A calming and soul soothing nervine*, lemon balm is excellent for easing emotional stress and physical exhaust due to nervousness. The aromatic properties of lemon balm can stimulate the mind while soothing anxiety. 

Shatavari (asparagus racemosus)

Sometimes called the "queen of herbs" in Ayruvedic medicine, shatavari is a valuable adaptogenic herb for balancing hormones while increasing strength. Also, beneficial for soothing the digestive tract and cooling excess pitta (fire). 
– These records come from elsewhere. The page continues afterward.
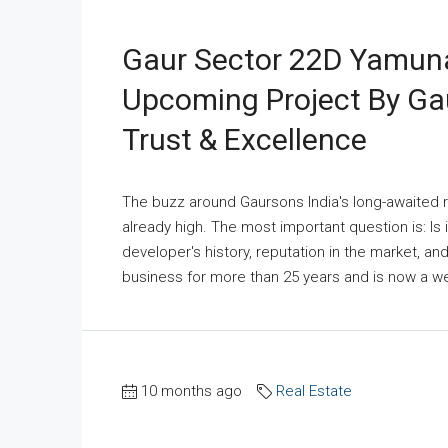
Gaur Sector 22D Yamuna
Upcoming Project By Ga
Trust & Excellence
The buzz around Gaursons India's long-awaited r
already high. The most important question is: Is i
developer's history, reputation in the market, an
business for more than 25 years and is now a wel
10 months ago
Real Estate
P.S. Trying to find a sauce that the Great Kosmic Kitchen hasn't made was really difficult. Turns out we think alike, so I will also encourage you to try their Adaptogenic Miso Dressing and their Lemon Balm, Lavender & Mint Sauce


1 cup white or brown rice
2 tbs grated ginger
2 cups water

Rice paper
Shredded carrots
Mint leaves
Edible flowers (nasturtium, violets, etc.)
Flax or sesame seeds
Optional: Shrimp, chicken, pea shoots, lettuce

1 1/2 cups greek yogurt
1 small cucumber
1/2 cup fresh lemonbalm
1/4 tbs shatavari powder
1 tbs honey
1/2 tsp rice vinegar
Salt & pepper to taste


Rinse the rice and place in pot or rice cooker. Add ginger and cook rice as you normally would then let cool.  I like to toss the grated carrots with a tablespoon of apple cider or rice vinegar and some flax seeds, but this is optional. Peel and slice zucchini into thin strips and do the same with the avocado - it helps to scoop out the avocado slices with a spoon.  Once your veggies and rice are prepared, submerge your rice paper, one sheet at a time, into warm water and lay out on a clean surface. Start the layering process with your flowers and mint leaves. Next add carrots zucchini and avocado, then 2-3 tablespoons of rice.  This video is rather helpful for rolling techniques, and it's easier than it looks! Roll tightly and seal edges with a little bit of water if the paper isn't sticking. 


Peel and cut cucumbers into small cubes. Layer lemon balm leaves, roll them up and cut into thin strips until you have about half a cup worth. In a small mixing bowl combine cucumbers, yogurt, lemon balm, honey, vinegar and shatavari powder and mix well, adding salt and pepper to taste. (Go easy on the salt. You'll only need a pinch or so for this sauce.) Mix in a food processor if you want a smoother version of this sauce. Cover and let sit in fridge for 30 minutes to an hour before serving.  Will keep in fridge for 3-4 days.